BEGIN PAGE EXTRACT

American-born English labour movement historian and political activist

Nina Fishman (26 May 1946 - 5 December 2009) was an American-born English labour movement historian and political activist.

Fishman was born in San Francisco. Her father, Leslie Fishman, was an economist at the University of California, Berkeley. However, he was also a member of the Communist Party of the United States and was forced out of the university in the late 1940s, moving to Idaho State College and then the University of Colorado at Boulder. Fishman attended junior high school and high school in Boulder, although she lived in Britain for a year in 1962 while her father held a visiting fellowship at the University of Cambridge.

Fishman returned to Britain to read economics at the University of Sussex, then known for student radicalism. Her family moved permanently to Britain in 1967 when her father was appointed to a teaching post at the University of Warwick, later securing a chair teaching economics at the University of Keele. She graduated in 1968 with a third, having spent most of her last year on the picket lines supporting striking building workers at the Barbican Centre in London. However, she then began a part-time history degree at Birkbeck College, London. She got a first and remained at Birkbeck to study for a PhD, supervised by Eric Hobsbawm, on the subject of the British Communist Party and the trade unions between 1933 and 1945.

END PAGE EXTRACT
BEGIN ENTRIES SUPPLIED

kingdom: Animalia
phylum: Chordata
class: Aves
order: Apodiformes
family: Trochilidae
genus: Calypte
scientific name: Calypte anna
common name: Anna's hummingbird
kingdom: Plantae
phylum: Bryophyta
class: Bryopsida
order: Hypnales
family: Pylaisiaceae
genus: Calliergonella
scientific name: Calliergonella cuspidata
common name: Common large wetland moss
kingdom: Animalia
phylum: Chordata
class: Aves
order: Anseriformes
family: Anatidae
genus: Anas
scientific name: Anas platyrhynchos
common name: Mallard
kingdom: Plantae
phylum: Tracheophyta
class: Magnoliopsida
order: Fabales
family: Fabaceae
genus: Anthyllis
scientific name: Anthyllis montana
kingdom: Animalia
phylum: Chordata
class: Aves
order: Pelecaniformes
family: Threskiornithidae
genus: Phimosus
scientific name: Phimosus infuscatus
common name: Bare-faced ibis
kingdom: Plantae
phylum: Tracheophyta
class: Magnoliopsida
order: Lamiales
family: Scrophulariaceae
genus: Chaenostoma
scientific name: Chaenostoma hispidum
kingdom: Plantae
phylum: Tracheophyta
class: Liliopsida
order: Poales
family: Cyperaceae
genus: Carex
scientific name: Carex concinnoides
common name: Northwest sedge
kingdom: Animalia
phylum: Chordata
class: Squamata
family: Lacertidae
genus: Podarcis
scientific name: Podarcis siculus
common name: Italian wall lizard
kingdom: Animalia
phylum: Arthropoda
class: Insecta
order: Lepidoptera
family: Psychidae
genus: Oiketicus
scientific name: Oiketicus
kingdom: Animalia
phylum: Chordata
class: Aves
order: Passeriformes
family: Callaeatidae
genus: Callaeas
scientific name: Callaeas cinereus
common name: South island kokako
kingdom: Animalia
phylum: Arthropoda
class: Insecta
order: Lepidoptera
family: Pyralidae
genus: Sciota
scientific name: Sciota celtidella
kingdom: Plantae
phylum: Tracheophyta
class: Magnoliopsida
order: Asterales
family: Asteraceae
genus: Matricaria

END ENTRIES SUPPLIED

ABOUT THIS TASK
In the biographical sketch of Nina Fishman, who supervised her PhD at Birkbeck?

ANSWER BELOW
Eric Hobsbawm